Oveta Hunter (center) an elementary school teacher from Seattle, cheers and holds a sign during a Jan. 16 rally in support of education funding at the Capitol in Olympia. The Washington State Supreme Court ruled last week that while lawmakers have made progress, they are not on track to meet a court-imposed deadline to fully fund basic education, and will remain in contempt of court. (Ted S. Warren/Associated Press file photo)

Oveta Hunter (center) an elementary school teacher from Seattle, cheers and holds a sign during a Jan. 16 rally in support of education funding at the Capitol in Olympia. The Washington State Supreme Court ruled last week that while lawmakers have made progress, they are not on track to meet a court-imposed deadline to fully fund basic education, and will remain in contempt of court. (Ted S. Warren/Associated Press file photo)

Editorial: School funding half-full, half-empty, but not ample

The Supreme Court says the state’s school funding plan won’t meet its deadline. So there’s work to do.

By The Herald Editorial Board

The state Supreme Court poured half a glass for the Legislature regarding its work this year to fix state funding for K-12 education, a 2012 court mandate that the state amply provide for schools while ending the reliance on local school levies to pay for a significant portion of basic education.

For the optimists, the glass was half-full of recognition that the Legislature’s plan for full state funding of public K-12 education largely satisfies the mandate.

For the pessimists, the glass was half-empty, in that the court said the funding plan as adopted would not be fully in place by the court’s Sept. 1, 2018 deadline. And meeting that deadline would require, by the court’s estimate, about another $1 billion in spending approved during next year’s legislative session.

The unanimous ruling informed the Legislature that the court would maintain its jurisdiction in what’s known as the McCleary case, as well as its contempt of court order, and keep the clock running on a $100,000-day fine against the state that now totals around $83 million.

Most years, scraping together $1 billion during a legislative session would be a heavy lift. This coming legislative session, which begins Jan. 8, is scheduled for 60 days and will be that much more daunting. Recall that it took lawmakers nearly three full 30-day overtime sessions tacked onto the regular session this year to pass its McCleary fix and the state budget, and they did so with moments to spare before a partial state government shutdown at the end of June.

Lawmakers in both parties are not going to want to push the session much longer than 60 days. Next year is an election year for all House seats and the majority of Senate seats, and lawmakers are barred from campaign fundraising while the Legislature is in session. With this month’s Democratic win in a special election, the Democrats will hold a one-vote majority in the Senate, along with their two-vote majority in the House. Both parties will want to maximize their campaign time.

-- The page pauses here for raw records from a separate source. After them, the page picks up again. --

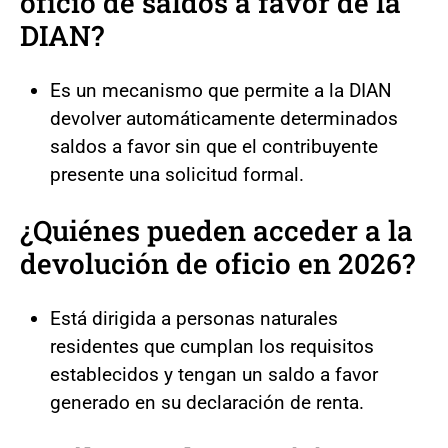
oficio de saldos a favor de la
DIAN?
Es un mecanismo que permite a la DIAN
devolver automáticamente determinados
saldos a favor sin que el contribuyente
presente una solicitud formal.
¿Quiénes pueden acceder a la
devolución de oficio en 2026?
Está dirigida a personas naturales
residentes que cumplan los requisitos
establecidos y tengan un saldo a favor
generado en su declaración de renta.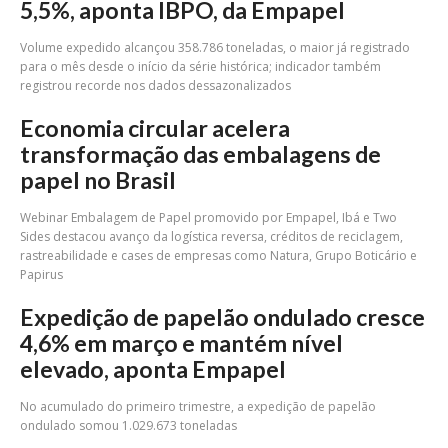
5,5%, aponta IBPO, da Empapel
Volume expedido alcançou 358.786 toneladas, o maior já registrado
para o mês desde o início da série histórica; indicador também
registrou recorde nos dados dessazonalizados
Economia circular acelera
transformação das embalagens de
papel no Brasil
Webinar Embalagem de Papel promovido por Empapel, Ibá e Two
Sides destacou avanço da logística reversa, créditos de reciclagem,
rastreabilidade e cases de empresas como Natura, Grupo Boticário e
Papirus
Expedição de papelão ondulado cresce
4,6% em março e mantém nível
elevado, aponta Empapel
No acumulado do primeiro trimestre, a expedição de papelão
ondulado somou 1.029.673 toneladas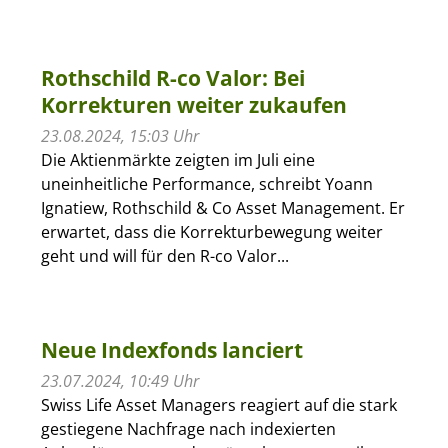
Rothschild R-co Valor: Bei
Korrekturen weiter zukaufen
23.08.2024, 15:03 Uhr
Die Aktienmärkte zeigten im Juli eine
uneinheitliche Performance, schreibt Yoann
Ignatiew, Rothschild & Co Asset Management. Er
erwartet, dass die Korrekturbewegung weiter
geht und will für den R-co Valor...
Neue Indexfonds lanciert
23.07.2024, 10:49 Uhr
Swiss Life Asset Managers reagiert auf die stark
gestiegene Nachfrage nach indexierten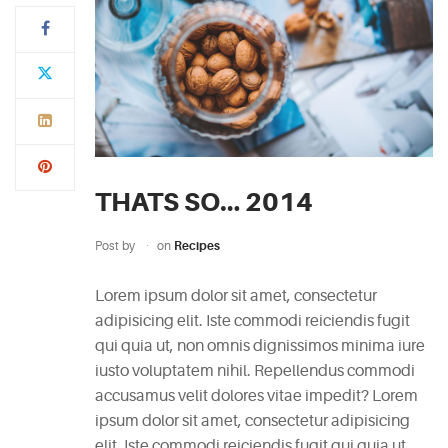
Typi
non
habent
claritatem
insitam;
est
THATS SO… 2014
usus
legentis
Post by
on
Recipes
in
iis
Lorem ipsum dolor sit amet, consectetur
qui
adipisicing elit. Iste commodi reiciendis fugit
facit
qui quia ut, non omnis dignissimos minima iure
eorum
iusto voluptatem nihil. Repellendus commodi
claritatem.
accusamus velit dolores vitae impedit? Lorem
Investigationes
ipsum dolor sit amet, consectetur adipisicing
demonstraverunt.
elit. Iste commodi reiciendis fugit qui quia ut,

When they did pass the budget and the McCleary fix, lawmakers themselves acknowledged they had little time to fully review the plan and would have to make some changes next year. Education officials, school districts and others have suggestions.

Chris Reykdal, the state schools superintendent, agreed with the court that the Legislature’s work during recent legislative sessions had substantially increased education funding.

But Reykdal and school districts have faulted the Legislature for not providing enough funding for special education. The Everett School District has said that the state’s new formula for special education will leave a $10 million gap annually between what the state funds and what the school district is required to provide to meet federal requirements.

Reykdal, in a release, said the Legislature will need to provide the state’s school districts with an additional $130 million for special education programs for 2018, and $370 million more for 2019-21.

The state also needs to make adjustments to the biggest part of the funding mechanism that lawmakers put in place to shift funding responsibility to the state. The so-called “levy swap” increased the levy rate the state taxes to support schools by about 81 cents per $1,000 of assessed value but then cut back on the amount that each school district can seek in local school levies. School districts, under the legislation passed this year, will be limited to collect the lesser amount of either $1.50 per $1,000 of assessed value or $2,500 per student.

But those limits are a disadvantage for some districts and Reykdal suggests lawmakers allow districts to choose either amount as well as increase the cap amounts themselves so districts can fund programs beyond the basic instruction provided by the state.

School district officials, among them Everett’s Superintendent Gary Cohn, have said the state has yet to provide a clear definition of “basic education,” and thus what districts can support through local levies.

Lawmakers also threw out the existing salary schedule for teachers, which was based on seniority and advanced education, a move that many school districts see as limiting their ability to attract and keep good teachers. Bill Keim, executive director for the Washington Association of School Administrators, said in a release following the court’s decision that the salary schedule lawmakers replaced needs to be restored.

Finally, lawmakers need to adopt the $4 billion capital budget — and approve the bonds that fund it — that they failed to pass this year. The capital budget, along with funding a variety of projects in communities across the state, also includes about $1 billion for construction of new schools and classrooms, classrooms that schools need to lower class sizes and hire teachers. A refusal to approve that construction, in turn, limits schools’ ability to get the funding they need to hire the additional teachers and lower K-3 class sizes.

Whether lawmakers view the court’s decision as half-full or half-empty, what the Legislature has poured for the state’s 1.1 million K-12 students is not yet ample.